Required action: Using the records below, copy out exactly the line that contains "حوزه ICT و اقتصاد" and every line that follows it, up to and including the last, and no others.

[Extracted page text data]

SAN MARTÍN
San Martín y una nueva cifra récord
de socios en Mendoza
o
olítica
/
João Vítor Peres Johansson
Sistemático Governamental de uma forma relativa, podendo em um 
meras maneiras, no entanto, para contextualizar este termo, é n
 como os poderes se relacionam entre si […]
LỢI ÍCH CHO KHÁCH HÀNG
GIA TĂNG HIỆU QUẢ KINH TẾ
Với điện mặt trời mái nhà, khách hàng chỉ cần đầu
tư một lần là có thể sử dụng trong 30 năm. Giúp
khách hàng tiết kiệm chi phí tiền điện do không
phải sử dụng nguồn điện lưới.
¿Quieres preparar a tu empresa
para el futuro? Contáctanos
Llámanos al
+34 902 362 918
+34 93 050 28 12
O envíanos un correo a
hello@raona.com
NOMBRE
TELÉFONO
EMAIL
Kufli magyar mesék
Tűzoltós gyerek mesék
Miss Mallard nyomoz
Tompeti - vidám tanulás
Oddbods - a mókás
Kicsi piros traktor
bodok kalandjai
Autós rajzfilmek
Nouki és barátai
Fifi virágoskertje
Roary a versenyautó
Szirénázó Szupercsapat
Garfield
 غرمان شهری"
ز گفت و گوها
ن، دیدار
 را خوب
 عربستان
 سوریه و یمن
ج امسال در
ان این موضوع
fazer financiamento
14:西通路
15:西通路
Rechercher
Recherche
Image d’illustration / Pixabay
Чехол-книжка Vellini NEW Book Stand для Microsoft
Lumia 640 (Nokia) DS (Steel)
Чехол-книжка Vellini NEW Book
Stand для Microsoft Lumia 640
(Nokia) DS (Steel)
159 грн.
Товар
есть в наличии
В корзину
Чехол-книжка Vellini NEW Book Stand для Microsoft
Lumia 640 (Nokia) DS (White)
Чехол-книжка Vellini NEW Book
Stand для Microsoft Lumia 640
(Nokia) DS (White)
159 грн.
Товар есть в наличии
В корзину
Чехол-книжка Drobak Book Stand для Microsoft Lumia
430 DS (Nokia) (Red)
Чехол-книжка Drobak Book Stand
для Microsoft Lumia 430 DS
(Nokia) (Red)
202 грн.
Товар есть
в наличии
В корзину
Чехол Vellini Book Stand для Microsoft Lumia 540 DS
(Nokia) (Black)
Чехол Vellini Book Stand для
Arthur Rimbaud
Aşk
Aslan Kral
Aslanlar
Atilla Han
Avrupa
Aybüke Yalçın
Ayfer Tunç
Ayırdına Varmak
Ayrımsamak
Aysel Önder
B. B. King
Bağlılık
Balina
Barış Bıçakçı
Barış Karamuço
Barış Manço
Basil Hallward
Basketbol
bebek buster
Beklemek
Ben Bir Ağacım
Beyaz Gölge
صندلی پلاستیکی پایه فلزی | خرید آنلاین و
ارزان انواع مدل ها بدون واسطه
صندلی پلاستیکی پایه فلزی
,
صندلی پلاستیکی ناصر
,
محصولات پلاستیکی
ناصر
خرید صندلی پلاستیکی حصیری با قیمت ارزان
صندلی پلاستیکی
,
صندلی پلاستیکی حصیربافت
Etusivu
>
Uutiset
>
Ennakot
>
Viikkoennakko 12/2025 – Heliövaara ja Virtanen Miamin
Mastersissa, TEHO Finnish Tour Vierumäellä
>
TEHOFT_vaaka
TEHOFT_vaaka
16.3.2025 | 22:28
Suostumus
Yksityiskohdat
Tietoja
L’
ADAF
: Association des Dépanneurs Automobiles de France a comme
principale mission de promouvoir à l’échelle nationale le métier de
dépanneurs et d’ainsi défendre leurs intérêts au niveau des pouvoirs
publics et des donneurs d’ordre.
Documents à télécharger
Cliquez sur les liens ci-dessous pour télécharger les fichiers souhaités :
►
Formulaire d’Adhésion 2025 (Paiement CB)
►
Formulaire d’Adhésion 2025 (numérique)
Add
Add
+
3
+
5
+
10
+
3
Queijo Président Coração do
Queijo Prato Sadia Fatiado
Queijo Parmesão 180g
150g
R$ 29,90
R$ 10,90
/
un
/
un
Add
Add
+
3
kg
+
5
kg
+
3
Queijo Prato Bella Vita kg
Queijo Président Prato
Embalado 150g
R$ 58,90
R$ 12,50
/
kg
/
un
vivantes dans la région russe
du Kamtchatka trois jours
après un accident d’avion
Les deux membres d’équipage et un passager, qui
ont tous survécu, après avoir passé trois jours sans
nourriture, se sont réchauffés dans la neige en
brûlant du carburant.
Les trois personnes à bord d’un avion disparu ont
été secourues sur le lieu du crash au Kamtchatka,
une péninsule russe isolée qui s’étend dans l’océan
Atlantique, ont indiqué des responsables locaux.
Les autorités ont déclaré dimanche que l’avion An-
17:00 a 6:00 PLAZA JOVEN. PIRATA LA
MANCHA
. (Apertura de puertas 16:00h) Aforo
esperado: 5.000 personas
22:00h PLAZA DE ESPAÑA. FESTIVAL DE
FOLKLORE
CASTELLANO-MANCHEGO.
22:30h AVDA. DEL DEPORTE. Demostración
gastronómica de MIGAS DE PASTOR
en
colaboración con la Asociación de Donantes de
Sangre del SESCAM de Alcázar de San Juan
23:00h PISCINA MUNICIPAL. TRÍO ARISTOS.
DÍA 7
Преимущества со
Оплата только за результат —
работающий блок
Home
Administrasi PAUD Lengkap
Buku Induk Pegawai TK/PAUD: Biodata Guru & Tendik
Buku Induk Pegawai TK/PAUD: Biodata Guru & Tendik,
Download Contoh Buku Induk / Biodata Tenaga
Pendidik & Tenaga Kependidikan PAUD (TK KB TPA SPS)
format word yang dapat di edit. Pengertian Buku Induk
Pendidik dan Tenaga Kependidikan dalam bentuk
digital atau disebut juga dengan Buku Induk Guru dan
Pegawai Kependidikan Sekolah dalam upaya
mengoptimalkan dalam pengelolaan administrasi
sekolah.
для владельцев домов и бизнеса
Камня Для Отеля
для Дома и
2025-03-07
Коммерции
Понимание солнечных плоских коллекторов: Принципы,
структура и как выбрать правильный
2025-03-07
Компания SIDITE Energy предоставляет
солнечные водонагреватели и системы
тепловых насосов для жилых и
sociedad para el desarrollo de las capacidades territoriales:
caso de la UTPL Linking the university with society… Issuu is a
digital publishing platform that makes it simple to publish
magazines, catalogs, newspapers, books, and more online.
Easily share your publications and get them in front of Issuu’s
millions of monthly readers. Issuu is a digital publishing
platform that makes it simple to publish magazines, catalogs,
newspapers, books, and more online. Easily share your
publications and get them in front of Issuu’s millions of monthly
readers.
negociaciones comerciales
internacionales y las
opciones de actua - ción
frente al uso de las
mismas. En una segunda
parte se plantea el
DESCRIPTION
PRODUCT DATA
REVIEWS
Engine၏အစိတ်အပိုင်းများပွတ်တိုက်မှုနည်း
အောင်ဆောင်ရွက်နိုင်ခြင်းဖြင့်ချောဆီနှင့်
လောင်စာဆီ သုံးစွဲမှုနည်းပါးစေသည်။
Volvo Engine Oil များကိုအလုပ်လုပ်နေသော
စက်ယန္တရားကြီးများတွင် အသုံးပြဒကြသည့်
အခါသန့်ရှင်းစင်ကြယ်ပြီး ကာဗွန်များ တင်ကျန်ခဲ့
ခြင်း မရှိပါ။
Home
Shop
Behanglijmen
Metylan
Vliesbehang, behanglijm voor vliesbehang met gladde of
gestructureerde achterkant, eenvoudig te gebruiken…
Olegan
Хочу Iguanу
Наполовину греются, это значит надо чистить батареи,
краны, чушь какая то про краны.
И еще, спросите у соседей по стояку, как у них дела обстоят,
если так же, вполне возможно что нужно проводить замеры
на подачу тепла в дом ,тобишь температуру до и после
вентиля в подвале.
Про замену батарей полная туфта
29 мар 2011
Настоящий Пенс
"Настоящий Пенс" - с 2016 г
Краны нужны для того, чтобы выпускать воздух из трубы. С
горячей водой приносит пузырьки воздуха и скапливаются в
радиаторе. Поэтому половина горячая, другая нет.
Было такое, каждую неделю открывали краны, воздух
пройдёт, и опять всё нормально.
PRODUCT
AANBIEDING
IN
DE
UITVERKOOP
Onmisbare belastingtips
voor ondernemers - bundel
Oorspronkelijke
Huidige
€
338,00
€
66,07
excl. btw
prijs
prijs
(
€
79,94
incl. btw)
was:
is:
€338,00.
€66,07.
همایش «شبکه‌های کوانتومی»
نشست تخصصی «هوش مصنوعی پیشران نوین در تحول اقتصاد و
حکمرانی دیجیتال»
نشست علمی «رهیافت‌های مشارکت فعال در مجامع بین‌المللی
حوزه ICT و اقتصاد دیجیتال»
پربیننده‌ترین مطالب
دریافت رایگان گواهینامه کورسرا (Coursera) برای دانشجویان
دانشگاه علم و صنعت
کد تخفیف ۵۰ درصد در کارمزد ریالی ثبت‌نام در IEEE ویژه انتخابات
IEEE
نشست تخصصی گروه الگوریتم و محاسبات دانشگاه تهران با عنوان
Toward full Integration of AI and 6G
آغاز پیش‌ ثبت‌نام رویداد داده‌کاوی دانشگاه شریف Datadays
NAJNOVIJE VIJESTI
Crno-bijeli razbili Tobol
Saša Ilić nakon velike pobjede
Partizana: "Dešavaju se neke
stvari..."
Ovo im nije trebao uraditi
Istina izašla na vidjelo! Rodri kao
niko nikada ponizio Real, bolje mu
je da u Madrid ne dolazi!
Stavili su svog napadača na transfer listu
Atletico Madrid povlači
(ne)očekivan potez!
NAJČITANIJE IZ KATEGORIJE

Answer section:
حوزه ICT و اقتصاد دیجیتال»
پربیننده‌ترین مطالب
دریافت رایگان گواهینامه کورسرا (Coursera) برای دانشجویان
دانشگاه علم و صنعت
کد تخفیف ۵۰ درصد در کارمزد ریالی ثبت‌نام در IEEE ویژه انتخابات
IEEE
نشست تخصصی گروه الگوریتم و محاسبات دانشگاه تهران با عنوان
Toward full Integration of AI and 6G
آغاز پیش‌ ثبت‌نام رویداد داده‌کاوی دانشگاه شریف Datadays
NAJNOVIJE VIJESTI
Crno-bijeli razbili Tobol
Saša Ilić nakon velike pobjede
Partizana: "Dešavaju se neke
stvari..."
Ovo im nije trebao uraditi
Istina izašla na vidjelo! Rodri kao
niko nikada ponizio Real, bolje mu
je da u Madrid ne dolazi!
Stavili su svog napadača na transfer listu
Atletico Madrid povlači
(ne)očekivan potez!
NAJČITANIJE IZ KATEGORIJE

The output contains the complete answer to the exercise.